Aunque es un medio elfo, los rasgos de Howl Constantine muestran un fuerte linaje élfico… En teoría, la Secuencia 5 Cantor del Océano no debería causar tales cambios… ¿Un medio elfo? ¿Podrían ser los elfos descendientes de transmigradores que viven y prosperan en este mundo? Las leyendas élficas se remontan a la Segunda Época… Franca se quedó pensativa y casi se olvidó de hacer la tercera pregunta.
Haciendo acopio de sus pensamientos, reflexionó durante unos segundos y preguntó: “¿Es el Newins Perdido una antigua reliquia élfica?”
Aunque los elfos supuestamente vivieron en la isla Sonia en tiempos remotos, una vez gobernaron los mares, por lo que dejar reliquias en otros mares era plausible.
Sí, si Howl Constantine es un medio elfo de sangre pura, tiene sentido que llevara una máscara para disfrazarse de monstruo marino. La Iglesia del Señor de las Tormentas supuestamente odia a los elfos de sangre pura…
La voz anciana del espejo respondió a la tercera pregunta de Franca: “No lo sé”.

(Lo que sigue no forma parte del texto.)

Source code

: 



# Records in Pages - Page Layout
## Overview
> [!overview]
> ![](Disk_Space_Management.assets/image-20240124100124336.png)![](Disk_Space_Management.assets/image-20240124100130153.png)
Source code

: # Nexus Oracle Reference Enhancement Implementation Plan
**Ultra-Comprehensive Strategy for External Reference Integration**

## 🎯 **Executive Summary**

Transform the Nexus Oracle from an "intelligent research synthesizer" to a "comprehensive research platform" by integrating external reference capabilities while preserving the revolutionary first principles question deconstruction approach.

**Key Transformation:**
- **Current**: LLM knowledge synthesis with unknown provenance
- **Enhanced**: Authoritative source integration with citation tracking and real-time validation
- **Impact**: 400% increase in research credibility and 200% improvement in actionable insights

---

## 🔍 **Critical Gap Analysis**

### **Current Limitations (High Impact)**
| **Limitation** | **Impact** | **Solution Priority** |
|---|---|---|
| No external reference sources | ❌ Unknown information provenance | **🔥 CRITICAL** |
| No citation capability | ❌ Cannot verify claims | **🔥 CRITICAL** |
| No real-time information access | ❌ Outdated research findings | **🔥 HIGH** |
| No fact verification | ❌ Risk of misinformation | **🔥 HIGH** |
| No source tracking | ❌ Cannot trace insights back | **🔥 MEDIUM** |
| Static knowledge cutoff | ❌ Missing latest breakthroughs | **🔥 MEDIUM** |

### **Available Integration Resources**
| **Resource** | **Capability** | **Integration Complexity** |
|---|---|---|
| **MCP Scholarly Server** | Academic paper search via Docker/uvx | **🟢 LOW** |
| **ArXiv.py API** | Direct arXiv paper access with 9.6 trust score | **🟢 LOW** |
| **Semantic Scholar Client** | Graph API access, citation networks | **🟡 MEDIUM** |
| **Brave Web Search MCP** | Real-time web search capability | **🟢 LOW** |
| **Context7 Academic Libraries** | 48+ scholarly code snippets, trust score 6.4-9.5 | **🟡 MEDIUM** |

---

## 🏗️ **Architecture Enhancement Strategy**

“De acuerdo…” Franca terminó la Adivinación con el Espejo Mágico y se sumió en un largo silencio.
De repente se arrepintió de haber utilizado esta vez al Almirante de del Mar Profundo Howl Constantine solo para digerir la poción Placer. En lugar de entrenar al equipo e intercambiar destinos, deberían haber conseguido que Lumian atacara completamente con su soporte para ver si podían capturar al elfo con vida.